“Perhaps. I don't know.”

“They'll drive him to doing it yet. He came back to make a place for himself again, like a man. Not what he had, but what he was. But they'll drive him away, mark my words.”

Later on, but more gently, he introduced the subject of Elizabeth.

“You can't get away from this, Mrs. Wheeler. So long as she stands off, and you behind her, the town is going to take her side. She doesn't know it, but that's how it stands. It all hangs on her. If he wasn't the man he is, I'd say his salvation hangs on her. I don't mean she ought to take him back; it's too late for that, if she's engaged. But a little friendliness and kindness wouldn't do any harm. You too. Do you ever have him here?”
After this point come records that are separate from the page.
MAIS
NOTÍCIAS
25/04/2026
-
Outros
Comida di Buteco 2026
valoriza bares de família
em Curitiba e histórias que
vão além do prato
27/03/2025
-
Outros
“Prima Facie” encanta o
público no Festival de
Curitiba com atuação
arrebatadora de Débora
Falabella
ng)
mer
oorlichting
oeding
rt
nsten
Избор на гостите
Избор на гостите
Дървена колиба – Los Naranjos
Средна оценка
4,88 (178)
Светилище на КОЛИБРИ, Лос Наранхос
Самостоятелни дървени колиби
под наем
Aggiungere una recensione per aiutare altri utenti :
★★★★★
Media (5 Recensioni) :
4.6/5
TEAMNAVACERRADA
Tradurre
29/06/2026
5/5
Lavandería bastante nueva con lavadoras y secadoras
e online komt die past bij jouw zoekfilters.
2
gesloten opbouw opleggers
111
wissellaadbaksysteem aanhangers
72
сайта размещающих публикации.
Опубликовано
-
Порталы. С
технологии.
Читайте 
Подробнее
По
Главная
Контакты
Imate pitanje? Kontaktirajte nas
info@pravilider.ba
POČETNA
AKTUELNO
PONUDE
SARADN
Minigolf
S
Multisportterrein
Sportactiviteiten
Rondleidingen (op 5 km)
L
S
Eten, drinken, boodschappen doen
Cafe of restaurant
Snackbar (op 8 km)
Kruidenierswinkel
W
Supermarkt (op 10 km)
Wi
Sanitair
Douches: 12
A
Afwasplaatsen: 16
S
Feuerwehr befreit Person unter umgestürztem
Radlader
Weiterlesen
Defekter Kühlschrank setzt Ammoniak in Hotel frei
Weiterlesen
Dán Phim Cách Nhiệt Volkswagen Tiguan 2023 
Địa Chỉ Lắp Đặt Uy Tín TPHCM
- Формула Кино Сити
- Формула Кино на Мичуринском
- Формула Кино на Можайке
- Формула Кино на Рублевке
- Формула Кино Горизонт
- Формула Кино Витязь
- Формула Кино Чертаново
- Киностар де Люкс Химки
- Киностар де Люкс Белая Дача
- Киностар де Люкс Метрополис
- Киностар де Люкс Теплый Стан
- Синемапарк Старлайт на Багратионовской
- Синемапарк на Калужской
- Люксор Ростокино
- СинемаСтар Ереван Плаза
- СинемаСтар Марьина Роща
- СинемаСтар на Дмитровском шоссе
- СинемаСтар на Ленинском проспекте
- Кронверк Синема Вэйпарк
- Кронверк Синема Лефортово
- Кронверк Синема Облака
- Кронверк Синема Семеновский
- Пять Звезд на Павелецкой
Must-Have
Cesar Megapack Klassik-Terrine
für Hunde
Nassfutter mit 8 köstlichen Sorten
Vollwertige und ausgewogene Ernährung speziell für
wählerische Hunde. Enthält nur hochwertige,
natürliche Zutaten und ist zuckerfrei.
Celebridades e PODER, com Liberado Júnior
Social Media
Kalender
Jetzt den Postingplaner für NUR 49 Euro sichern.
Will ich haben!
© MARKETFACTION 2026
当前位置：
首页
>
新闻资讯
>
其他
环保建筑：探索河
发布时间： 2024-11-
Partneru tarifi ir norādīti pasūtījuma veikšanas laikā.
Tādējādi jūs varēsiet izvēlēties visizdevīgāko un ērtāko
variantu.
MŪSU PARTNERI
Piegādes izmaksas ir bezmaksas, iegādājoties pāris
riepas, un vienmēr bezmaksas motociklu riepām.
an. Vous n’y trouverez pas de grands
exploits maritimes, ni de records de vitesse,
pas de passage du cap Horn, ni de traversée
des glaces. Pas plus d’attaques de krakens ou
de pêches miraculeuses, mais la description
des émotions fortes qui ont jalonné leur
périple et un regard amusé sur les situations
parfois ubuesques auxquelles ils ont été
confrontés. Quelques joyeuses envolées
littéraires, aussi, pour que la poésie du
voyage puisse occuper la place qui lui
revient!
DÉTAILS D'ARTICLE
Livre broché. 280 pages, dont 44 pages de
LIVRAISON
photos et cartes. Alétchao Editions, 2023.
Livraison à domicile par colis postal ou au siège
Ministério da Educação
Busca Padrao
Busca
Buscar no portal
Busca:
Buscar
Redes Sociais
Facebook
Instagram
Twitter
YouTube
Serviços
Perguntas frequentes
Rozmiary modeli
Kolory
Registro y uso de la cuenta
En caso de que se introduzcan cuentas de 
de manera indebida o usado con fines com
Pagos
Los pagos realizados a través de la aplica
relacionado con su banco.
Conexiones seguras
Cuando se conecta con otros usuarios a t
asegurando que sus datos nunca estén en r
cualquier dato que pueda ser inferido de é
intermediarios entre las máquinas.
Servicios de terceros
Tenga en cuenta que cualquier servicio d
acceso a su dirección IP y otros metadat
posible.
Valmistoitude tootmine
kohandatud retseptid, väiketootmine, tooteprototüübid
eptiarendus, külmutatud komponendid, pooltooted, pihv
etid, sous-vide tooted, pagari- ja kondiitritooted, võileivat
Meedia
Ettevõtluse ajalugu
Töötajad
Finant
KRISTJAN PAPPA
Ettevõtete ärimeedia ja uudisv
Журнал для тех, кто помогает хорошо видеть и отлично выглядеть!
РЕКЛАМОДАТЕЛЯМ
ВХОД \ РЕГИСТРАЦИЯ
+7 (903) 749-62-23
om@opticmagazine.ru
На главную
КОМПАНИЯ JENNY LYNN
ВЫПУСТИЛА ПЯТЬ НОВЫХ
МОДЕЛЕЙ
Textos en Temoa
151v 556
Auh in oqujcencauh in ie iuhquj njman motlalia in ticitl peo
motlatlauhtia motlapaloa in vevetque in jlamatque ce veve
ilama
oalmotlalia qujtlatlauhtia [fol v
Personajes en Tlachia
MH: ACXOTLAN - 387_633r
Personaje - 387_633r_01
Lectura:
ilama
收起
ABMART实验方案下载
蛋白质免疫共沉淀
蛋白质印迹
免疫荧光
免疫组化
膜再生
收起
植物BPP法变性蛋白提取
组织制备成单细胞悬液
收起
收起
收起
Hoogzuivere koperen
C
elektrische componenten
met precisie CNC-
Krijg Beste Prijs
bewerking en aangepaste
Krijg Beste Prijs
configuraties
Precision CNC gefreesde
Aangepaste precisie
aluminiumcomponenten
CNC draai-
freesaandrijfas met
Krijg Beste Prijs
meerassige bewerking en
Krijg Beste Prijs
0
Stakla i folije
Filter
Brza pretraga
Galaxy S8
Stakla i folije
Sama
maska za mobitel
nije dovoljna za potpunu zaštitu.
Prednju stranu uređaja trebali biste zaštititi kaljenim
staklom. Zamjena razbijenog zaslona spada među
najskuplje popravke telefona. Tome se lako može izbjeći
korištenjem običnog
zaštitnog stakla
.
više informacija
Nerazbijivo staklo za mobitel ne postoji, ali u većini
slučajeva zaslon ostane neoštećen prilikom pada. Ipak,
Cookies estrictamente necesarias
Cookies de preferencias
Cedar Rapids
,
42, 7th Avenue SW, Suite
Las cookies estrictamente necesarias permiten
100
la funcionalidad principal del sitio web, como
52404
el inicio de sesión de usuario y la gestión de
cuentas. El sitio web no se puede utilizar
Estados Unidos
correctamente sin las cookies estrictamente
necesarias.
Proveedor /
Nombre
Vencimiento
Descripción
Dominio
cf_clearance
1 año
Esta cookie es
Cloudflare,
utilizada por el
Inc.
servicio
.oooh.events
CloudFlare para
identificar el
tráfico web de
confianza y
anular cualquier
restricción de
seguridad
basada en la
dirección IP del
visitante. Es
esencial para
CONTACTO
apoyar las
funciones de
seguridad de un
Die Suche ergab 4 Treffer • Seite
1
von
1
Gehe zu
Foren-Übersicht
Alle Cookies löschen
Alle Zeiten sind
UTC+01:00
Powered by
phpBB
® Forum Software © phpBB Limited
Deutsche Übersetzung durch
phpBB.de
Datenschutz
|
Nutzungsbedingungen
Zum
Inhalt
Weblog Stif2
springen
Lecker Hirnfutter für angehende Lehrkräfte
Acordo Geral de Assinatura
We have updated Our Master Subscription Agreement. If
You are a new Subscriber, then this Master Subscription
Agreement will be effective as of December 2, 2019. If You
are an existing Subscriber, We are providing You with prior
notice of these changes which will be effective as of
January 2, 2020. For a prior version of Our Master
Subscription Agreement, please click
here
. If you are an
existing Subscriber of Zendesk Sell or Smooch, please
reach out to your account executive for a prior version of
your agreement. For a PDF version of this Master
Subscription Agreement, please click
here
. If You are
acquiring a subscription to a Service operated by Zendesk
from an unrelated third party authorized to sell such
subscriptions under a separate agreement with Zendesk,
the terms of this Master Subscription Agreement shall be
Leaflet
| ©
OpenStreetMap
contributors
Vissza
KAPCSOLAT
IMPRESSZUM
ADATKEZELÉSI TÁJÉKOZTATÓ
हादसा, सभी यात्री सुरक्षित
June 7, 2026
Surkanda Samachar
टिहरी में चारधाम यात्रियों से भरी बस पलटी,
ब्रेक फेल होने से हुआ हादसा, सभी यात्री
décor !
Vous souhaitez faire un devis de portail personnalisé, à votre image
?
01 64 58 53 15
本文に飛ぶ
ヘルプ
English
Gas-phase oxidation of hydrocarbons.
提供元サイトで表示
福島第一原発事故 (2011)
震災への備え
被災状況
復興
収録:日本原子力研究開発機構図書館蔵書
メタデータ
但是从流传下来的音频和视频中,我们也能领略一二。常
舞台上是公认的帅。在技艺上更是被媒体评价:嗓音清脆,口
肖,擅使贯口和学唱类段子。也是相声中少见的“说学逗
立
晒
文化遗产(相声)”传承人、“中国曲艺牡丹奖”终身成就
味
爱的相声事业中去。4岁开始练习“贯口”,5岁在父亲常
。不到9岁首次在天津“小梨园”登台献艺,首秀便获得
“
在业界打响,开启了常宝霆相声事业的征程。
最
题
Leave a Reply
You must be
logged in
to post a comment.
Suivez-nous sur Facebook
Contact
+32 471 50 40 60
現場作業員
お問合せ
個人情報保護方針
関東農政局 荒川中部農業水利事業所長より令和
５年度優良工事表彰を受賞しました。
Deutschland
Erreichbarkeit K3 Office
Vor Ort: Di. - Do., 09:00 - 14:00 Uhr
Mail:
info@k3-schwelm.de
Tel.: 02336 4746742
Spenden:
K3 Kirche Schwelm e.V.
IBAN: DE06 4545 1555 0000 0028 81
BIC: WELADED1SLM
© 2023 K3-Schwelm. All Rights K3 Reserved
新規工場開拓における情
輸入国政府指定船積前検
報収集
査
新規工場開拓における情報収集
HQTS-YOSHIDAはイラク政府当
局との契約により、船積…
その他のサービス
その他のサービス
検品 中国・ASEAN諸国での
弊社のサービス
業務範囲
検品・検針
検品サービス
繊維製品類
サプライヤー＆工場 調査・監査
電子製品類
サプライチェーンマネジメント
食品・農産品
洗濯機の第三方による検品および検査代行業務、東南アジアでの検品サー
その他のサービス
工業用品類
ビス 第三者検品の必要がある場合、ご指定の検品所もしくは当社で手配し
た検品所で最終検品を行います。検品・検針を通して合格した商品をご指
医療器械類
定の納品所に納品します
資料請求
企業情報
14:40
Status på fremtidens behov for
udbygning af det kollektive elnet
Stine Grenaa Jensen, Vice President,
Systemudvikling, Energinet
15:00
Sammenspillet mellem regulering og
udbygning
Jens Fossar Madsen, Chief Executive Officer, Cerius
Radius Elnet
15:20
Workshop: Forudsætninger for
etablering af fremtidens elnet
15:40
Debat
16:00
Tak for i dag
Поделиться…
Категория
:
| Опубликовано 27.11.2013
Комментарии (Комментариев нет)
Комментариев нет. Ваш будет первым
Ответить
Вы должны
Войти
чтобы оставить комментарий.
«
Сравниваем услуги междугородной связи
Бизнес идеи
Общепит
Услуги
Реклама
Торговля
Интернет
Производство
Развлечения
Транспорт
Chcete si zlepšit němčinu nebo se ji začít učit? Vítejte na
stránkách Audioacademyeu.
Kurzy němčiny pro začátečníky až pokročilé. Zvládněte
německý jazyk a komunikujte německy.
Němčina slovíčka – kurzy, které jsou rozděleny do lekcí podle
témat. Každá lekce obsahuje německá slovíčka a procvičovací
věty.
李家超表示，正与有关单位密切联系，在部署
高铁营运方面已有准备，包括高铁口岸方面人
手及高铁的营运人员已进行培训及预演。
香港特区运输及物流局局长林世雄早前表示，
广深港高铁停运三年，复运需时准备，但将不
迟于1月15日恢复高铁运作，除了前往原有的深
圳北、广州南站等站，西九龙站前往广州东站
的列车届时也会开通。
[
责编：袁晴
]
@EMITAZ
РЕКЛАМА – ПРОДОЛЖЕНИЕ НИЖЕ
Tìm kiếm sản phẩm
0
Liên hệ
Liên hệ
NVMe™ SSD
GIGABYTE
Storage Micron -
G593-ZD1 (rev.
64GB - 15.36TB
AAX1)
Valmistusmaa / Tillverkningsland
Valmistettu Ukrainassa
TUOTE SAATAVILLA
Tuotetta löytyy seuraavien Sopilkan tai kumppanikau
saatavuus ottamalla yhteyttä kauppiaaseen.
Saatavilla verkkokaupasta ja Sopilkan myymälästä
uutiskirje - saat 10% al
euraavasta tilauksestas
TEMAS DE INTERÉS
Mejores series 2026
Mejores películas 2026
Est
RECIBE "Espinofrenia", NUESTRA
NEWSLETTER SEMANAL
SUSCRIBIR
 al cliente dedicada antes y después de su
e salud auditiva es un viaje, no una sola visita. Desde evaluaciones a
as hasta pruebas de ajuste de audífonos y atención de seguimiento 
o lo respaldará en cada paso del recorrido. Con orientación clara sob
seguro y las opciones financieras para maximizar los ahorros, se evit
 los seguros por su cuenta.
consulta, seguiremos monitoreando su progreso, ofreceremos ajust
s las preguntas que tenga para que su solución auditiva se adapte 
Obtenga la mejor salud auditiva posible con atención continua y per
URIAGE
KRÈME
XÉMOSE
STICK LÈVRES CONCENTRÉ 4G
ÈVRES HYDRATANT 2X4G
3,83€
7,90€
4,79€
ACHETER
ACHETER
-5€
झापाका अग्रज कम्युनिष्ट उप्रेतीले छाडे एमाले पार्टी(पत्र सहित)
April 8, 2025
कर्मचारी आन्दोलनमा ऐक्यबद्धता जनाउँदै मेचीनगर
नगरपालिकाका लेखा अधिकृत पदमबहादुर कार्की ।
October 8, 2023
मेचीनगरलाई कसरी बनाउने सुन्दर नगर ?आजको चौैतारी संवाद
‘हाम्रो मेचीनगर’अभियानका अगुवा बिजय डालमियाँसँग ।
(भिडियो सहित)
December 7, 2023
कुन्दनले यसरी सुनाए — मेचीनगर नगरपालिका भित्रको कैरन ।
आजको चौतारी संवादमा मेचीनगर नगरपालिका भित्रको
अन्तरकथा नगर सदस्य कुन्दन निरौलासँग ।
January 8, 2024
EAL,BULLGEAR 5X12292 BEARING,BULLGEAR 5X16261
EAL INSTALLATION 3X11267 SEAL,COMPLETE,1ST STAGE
“How can I, as things are?”

“Well, be friendly, anyhow,” he argued. “That's not asking much. I suppose he'd cut my throat if he knew, but I'm a straight-to-the-mark sort of person, and I know this: what this house does the town will do.”

“I'll talk to Mr. Wheeler. I don't know. I'll say this, Mr. Bassett. I won't make her unhappy. She has borne a great deal, and sometimes I think her life is spoiled. She is very different.”

“If she is suffering, isn't it possible she cares for him?”

But Margaret did not think so. She was so very calm. She was so calm that sometimes it was alarming.

“He gave her a ring, and the other day I found it, tossed into a drawer full of odds and ends. I haven't seen it lately; she may have sent it back.”